In a break through discovery, researchers have uncovered four different types of bowel cancer which could allow doctors to treat each type differently.
Scientists at The Institute of Cancer Research in London believe that the most immediate implication of their findings would be to help identify patients at risk of developing more serious, fast-growing disease that requires more intensive treatment.
In the study, researchers combined data from 3,443 patients with bowel cancer from all over the world including genetic mutations, gene activity, immune system activation, cell metabolism, cancer cell type and ability to invade neighbouring tissues.
They found that 87 per cent of bowel cancers could be robustly assigned to one of the four groups. Tumours within the four ‘consensus molecular subtypes,’ or CMSs, each had a pattern of irregularities that could leave them vulnerable to the same treatment strategy.
Patients with one particular type of bowel tumour, CMS4, were often diagnosed at stage III and IV, had high levels of spread to other sites in the body, and had significantly worse survival rates than the other types.
Patients with another type, CMS2, had much better survival rates even if the cancer had relapsed.

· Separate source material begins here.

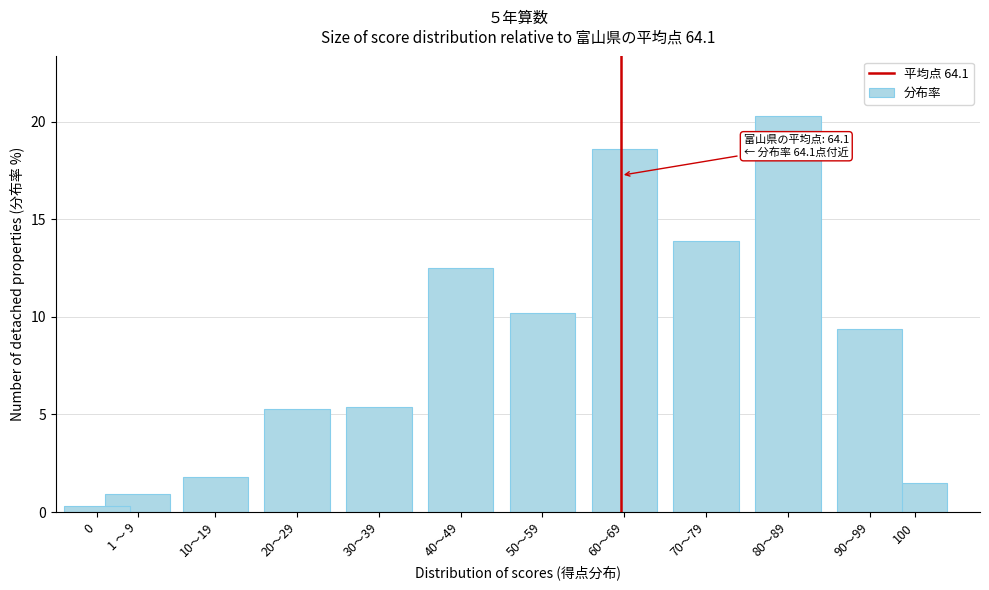

Reading right to left, extract all data points from this chart.

100=1.5	90～99=9.4	80～89=20.3	70～79=13.9	60～69=18.6	50～59=10.2	40～49=12.5	30～39=5.4	20～29=5.3	10～19=1.8	1 ～ 9=0.9	0=0.3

Researcher Anguraj Sadanandam their study had identified four distinct types of bowel cancer, each with a definite set of genetic and biological characteristics, and some of which are more aggressive and more likely to be fatal than others.
Sadanandam said that this could allow doctors to pick out those patients with more aggressive disease and treat them accordingly.
He concluded that it could lead to development of new molecular diagnostic tests to diagnose patients by their particular type of bowel cancer, and give them the most effective treatments for that type.
The study is published in the Journal Nature Medicine.